### Extracted text ###

We start off with the college kids going to an underground party. To liven things up, one of the hosts dumps a bag of powder into the punch. We learn later it's Ecstasy, although from the amount we saw being dumped I thought maybe he was mixing concrete to pour a patio. Three of the kids wander off; two end up stoned and the third turns up dead. The sheriff and two of his goons arrest the other two kids in class, and Xena charges down to the station to set up the long-running confrontation with the sheriff. A mass attack of bats on a riverboat cruise finally convinces the sheriff that the college kids are innocent.

And here's the first great scientific discovery of this film. The human body contains maybe six tablespoons of blood. I should be dead a hundred times over from my blood donor days (I am on the Mad Cow list now). But I know what a pint of blood looks like, and the amount of blood on the bodies in this film, supposedly "drained of every last drop of blood," would hardly fill a demitasse cup. Since a vampire bat can suck maybe 10 cubic centimeters of blood, it would take hundreds of bats to drain most of the blood from a human, but we see people go down, flailing, after being attacked by five or six.

###

**Problem to solve:**
Reproduce everything in the film review above from "We start off" down to "kids are innocent.", word for word.

### Given data ###

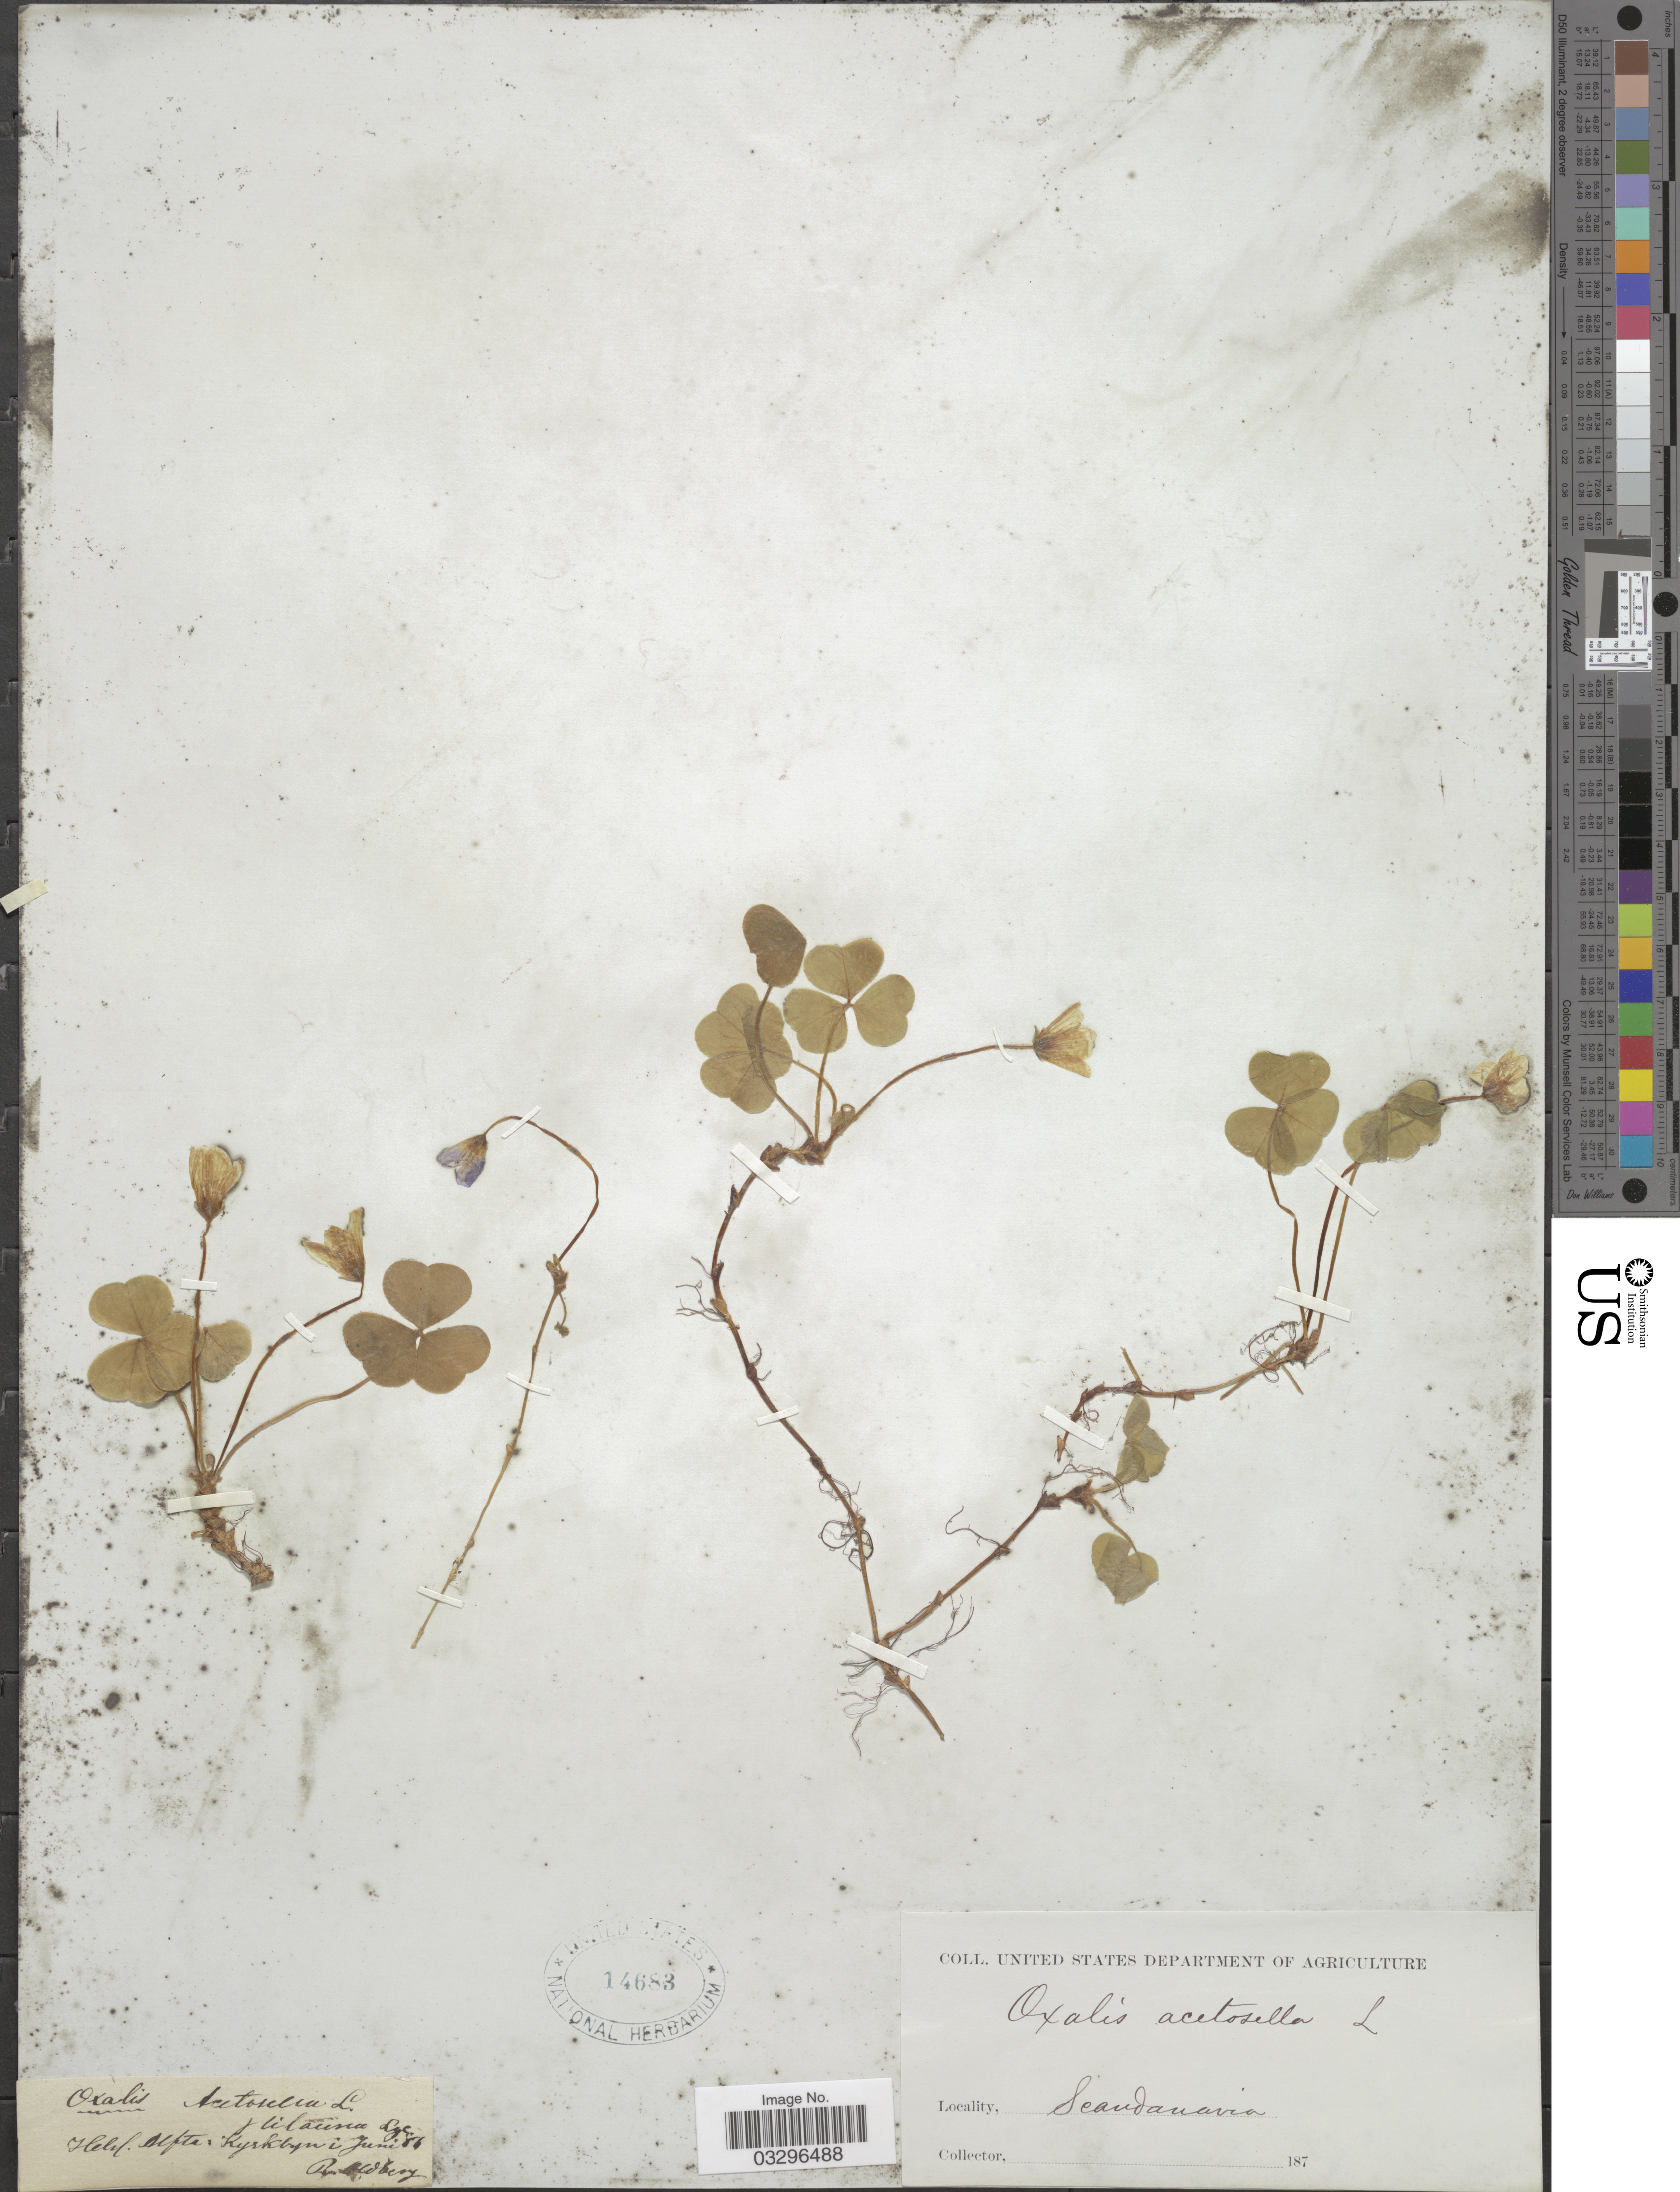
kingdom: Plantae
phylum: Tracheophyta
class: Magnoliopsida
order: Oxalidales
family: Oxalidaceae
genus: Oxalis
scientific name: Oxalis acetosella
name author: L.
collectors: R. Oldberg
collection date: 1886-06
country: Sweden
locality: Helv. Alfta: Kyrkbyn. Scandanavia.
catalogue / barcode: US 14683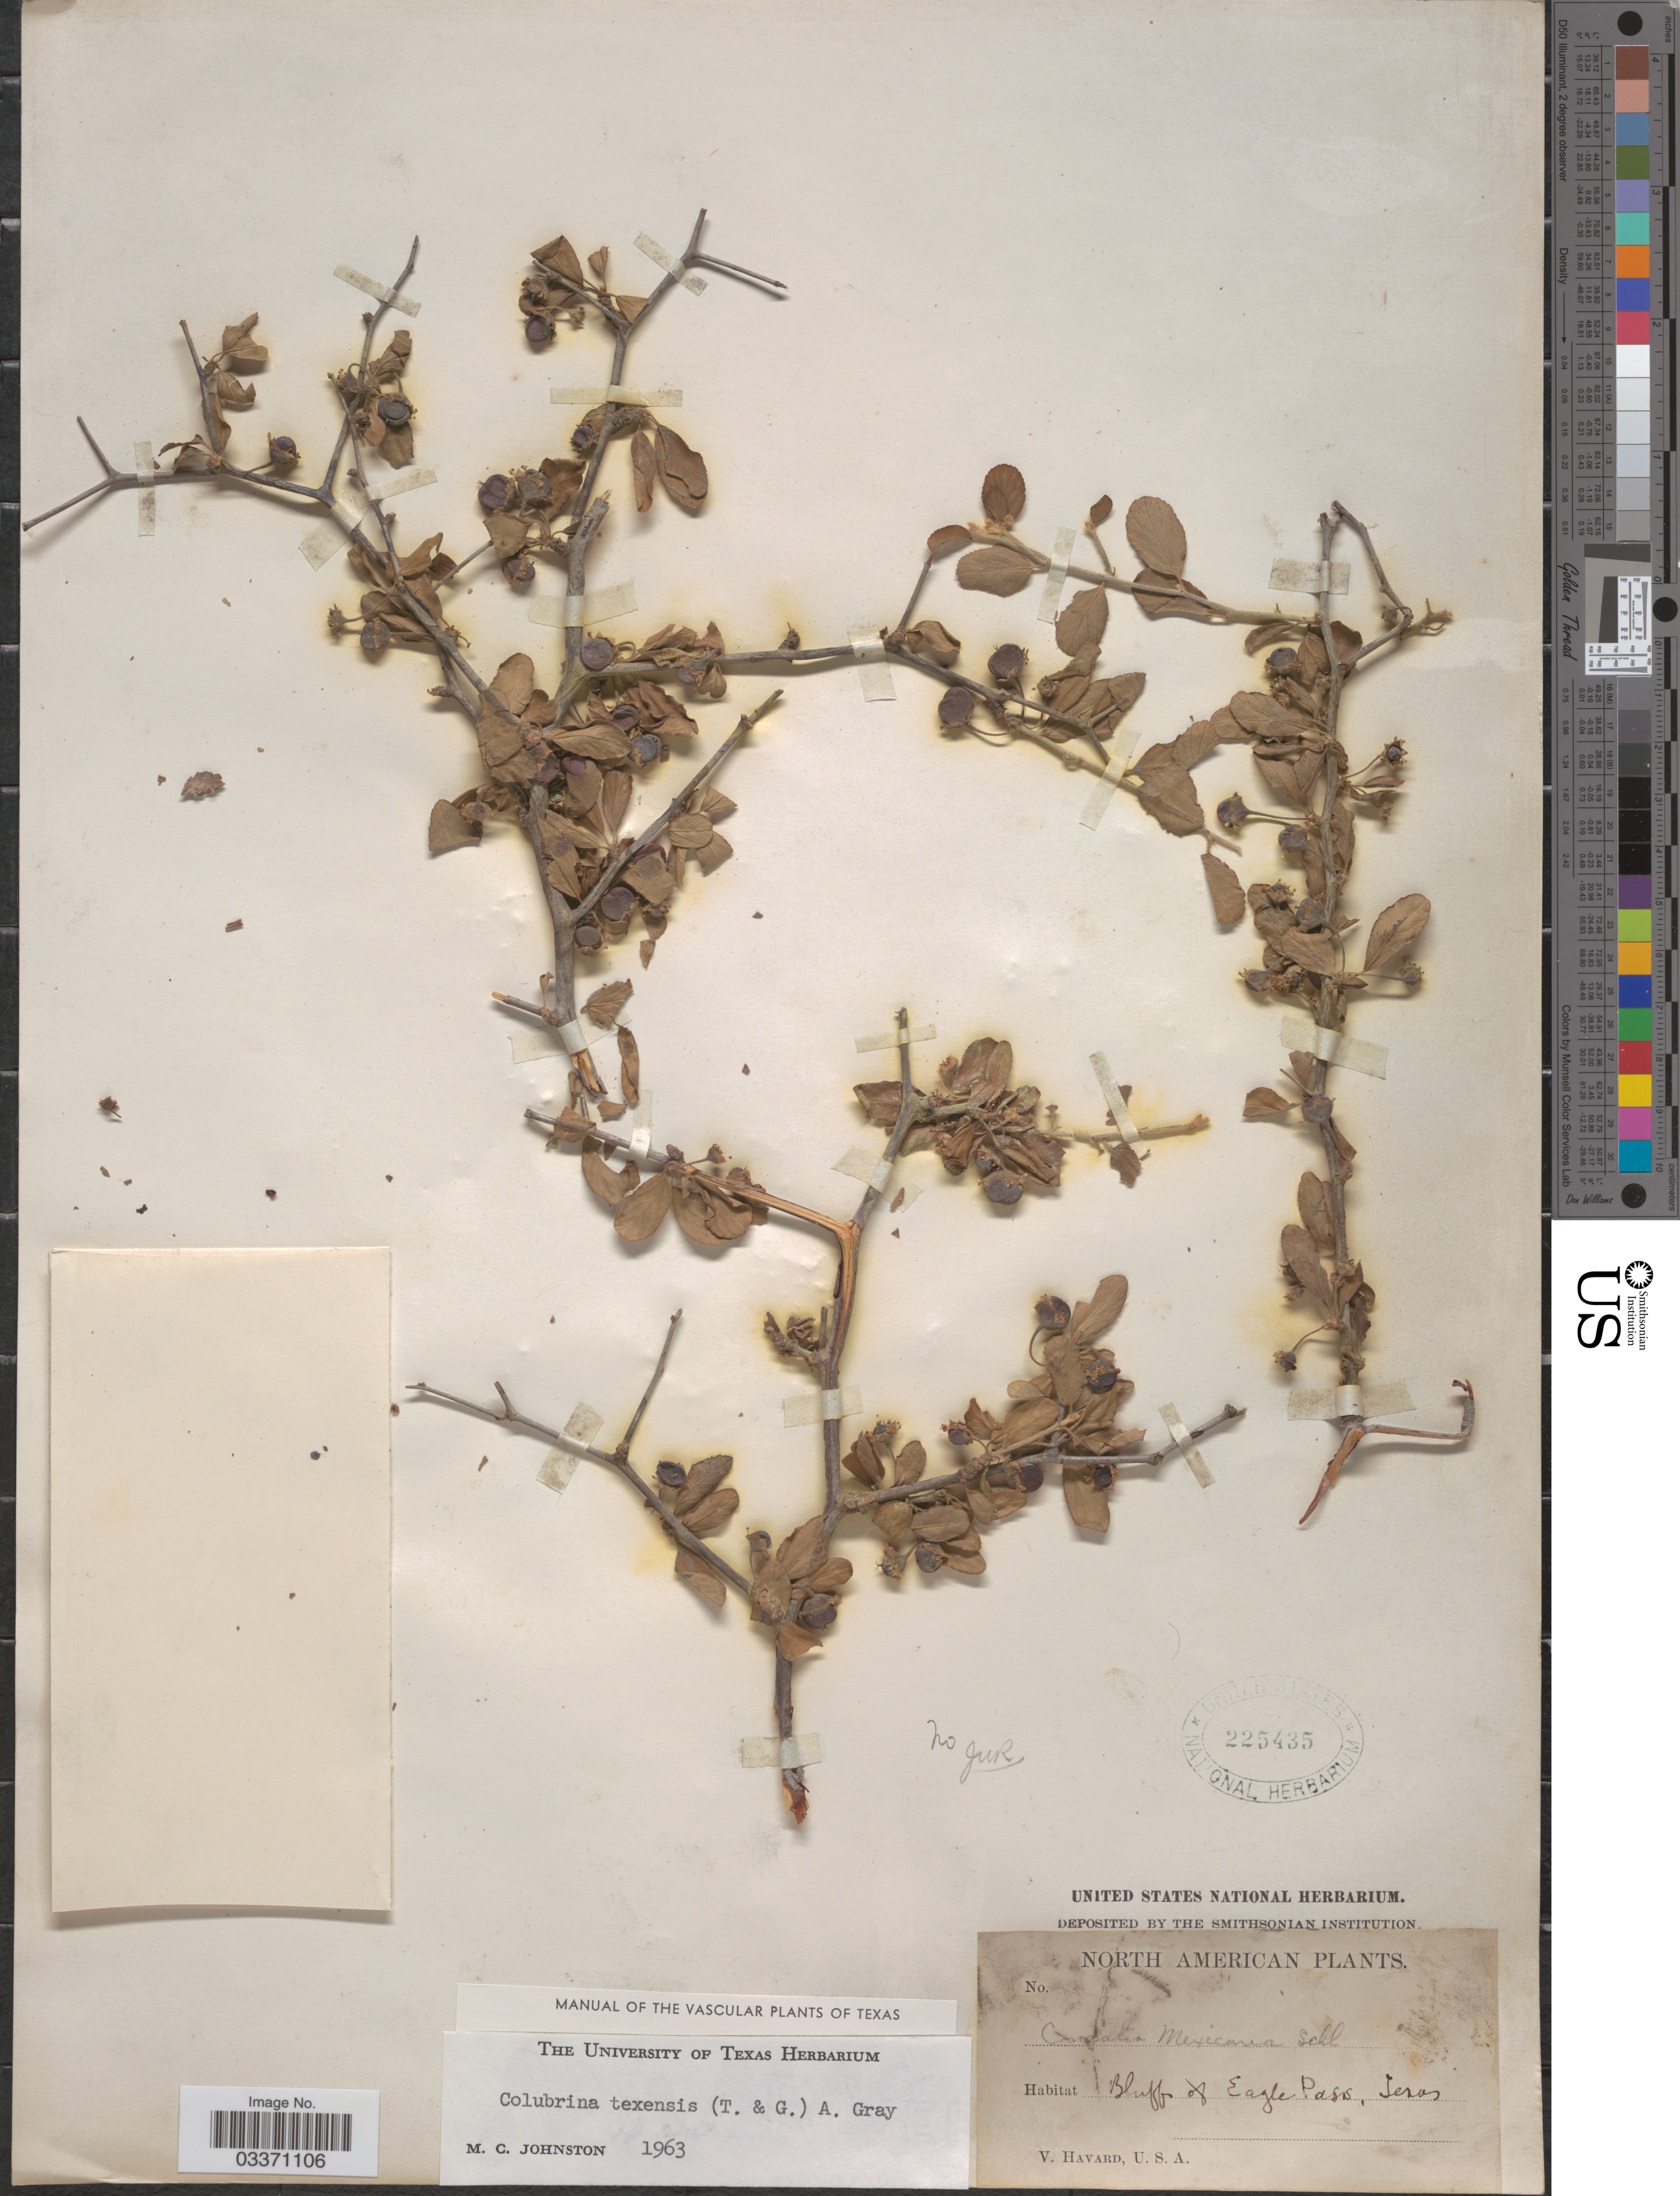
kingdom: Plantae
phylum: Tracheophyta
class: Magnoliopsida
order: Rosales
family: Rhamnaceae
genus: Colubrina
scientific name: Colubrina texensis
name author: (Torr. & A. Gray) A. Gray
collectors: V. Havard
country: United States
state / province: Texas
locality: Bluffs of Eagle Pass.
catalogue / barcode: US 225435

###

**Answer to the problem:**
We start off with the college kids going to an underground party. To liven things up, one of the hosts dumps a bag of powder into the punch. We learn later it's Ecstasy, although from the amount we saw being dumped I thought maybe he was mixing concrete to pour a patio. Three of the kids wander off; two end up stoned and the third turns up dead. The sheriff and two of his goons arrest the other two kids in class, and Xena charges down to the station to set up the long-running confrontation with the sheriff. A mass attack of bats on a riverboat cruise finally convinces the sheriff that the college kids are innocent.